Here is what MDN is talking about (de reference):

var org = {orgVal:22};
var copy1 = org;//copy1 is a reference to org
var copy2 = org;//copy2 is a reference to org
//de reference copy1 and copy2
org={mutate:1};
console.log(copy1===org);//false
console.log(copy1===copy2);//true
console.log(copy2===org);//false
console.log(copy1.orgVal);//=22
//since copy1 and copy2 both still reference the same object
//  mutating copy1 will affect copy2
copy1.orgVal='changed';
console.log(copy2.orgVal);//='changed'

De referencing a constructor's prototype after crating a lot of instances has a negative affect on performance (see here). Which is why you usually don't de reference constructor.protoype after creating instances.

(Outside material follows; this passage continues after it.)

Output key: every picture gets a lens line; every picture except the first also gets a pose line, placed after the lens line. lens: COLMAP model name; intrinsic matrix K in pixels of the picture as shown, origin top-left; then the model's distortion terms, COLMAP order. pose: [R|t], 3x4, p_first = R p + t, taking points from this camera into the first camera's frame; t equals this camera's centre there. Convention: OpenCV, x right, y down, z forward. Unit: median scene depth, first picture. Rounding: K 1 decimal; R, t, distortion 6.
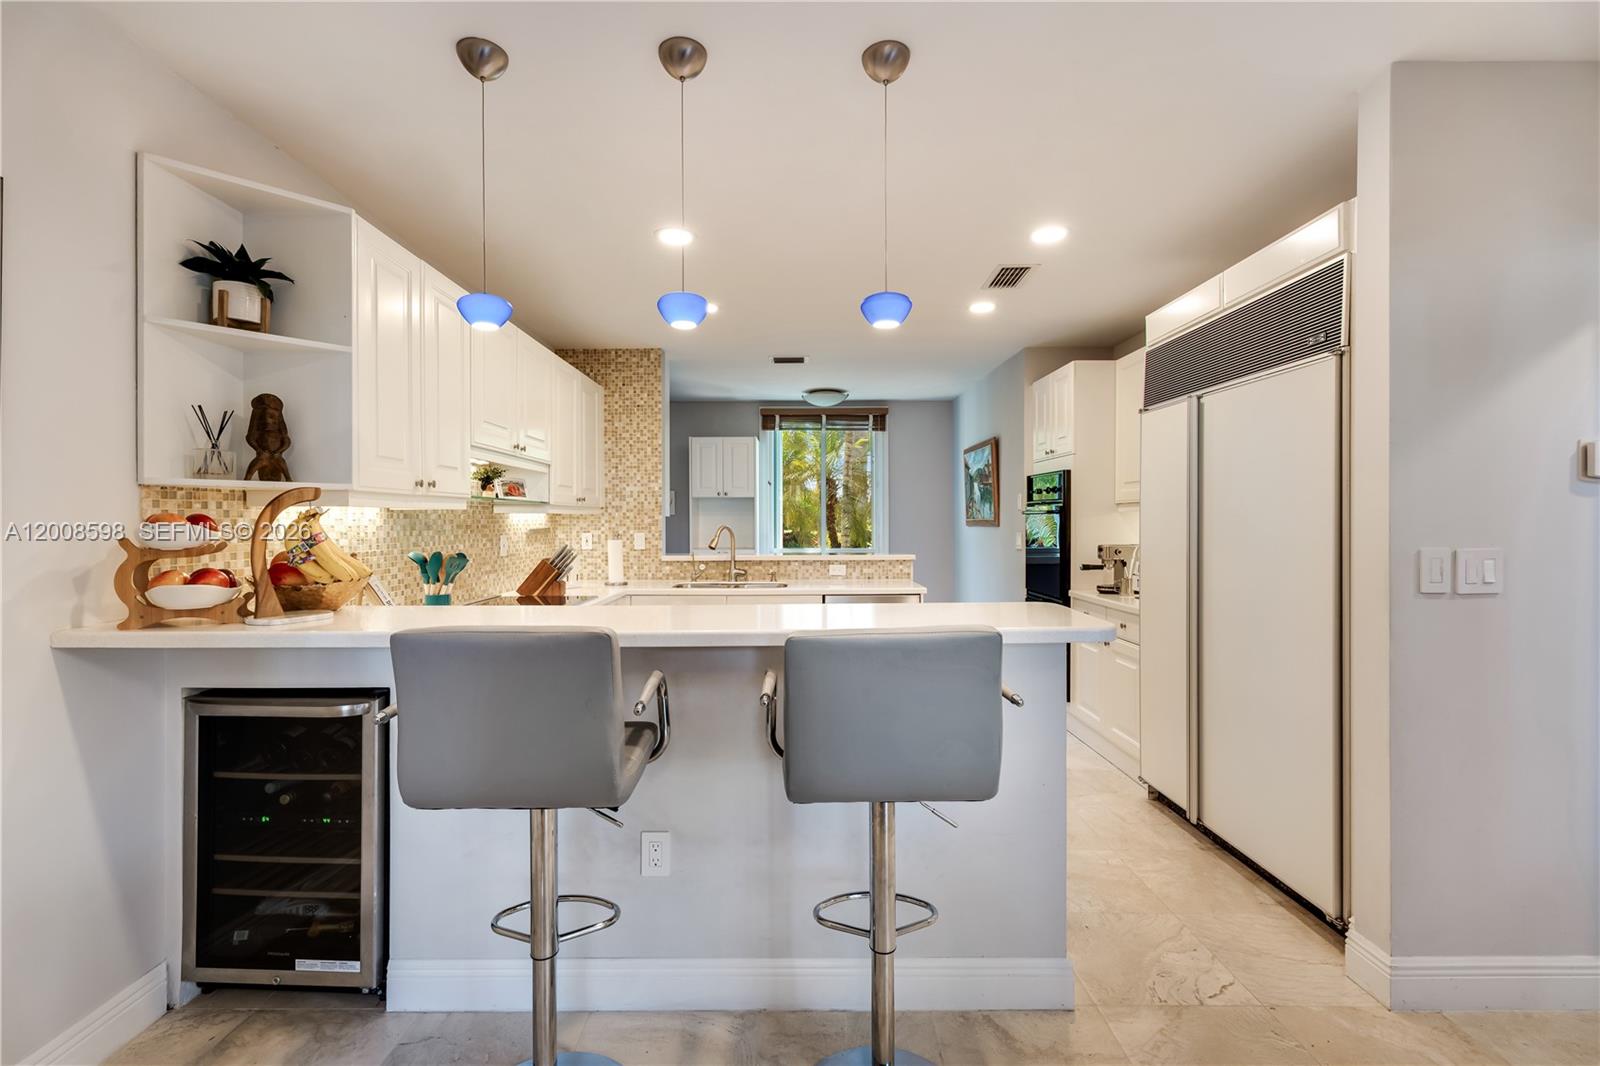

Mutating prototype members or prototype can have unexpected results as shown here (under More about prototype). It can be useful as well as long as you know why you're doing it and what is actually happening.

Matt has mentioned this in his answer but distinguishes between data and behavior where it should be between shared and instance specific. There can be shared data that is deliberately modified on instances although using a static member would usually be better (Person.static=...). Even in cases where you use a factory pattern and can't hard code the constructor name you could use someInstance.constructor.static (assuming you didn't wreck prototype.constructor when setting the prototype).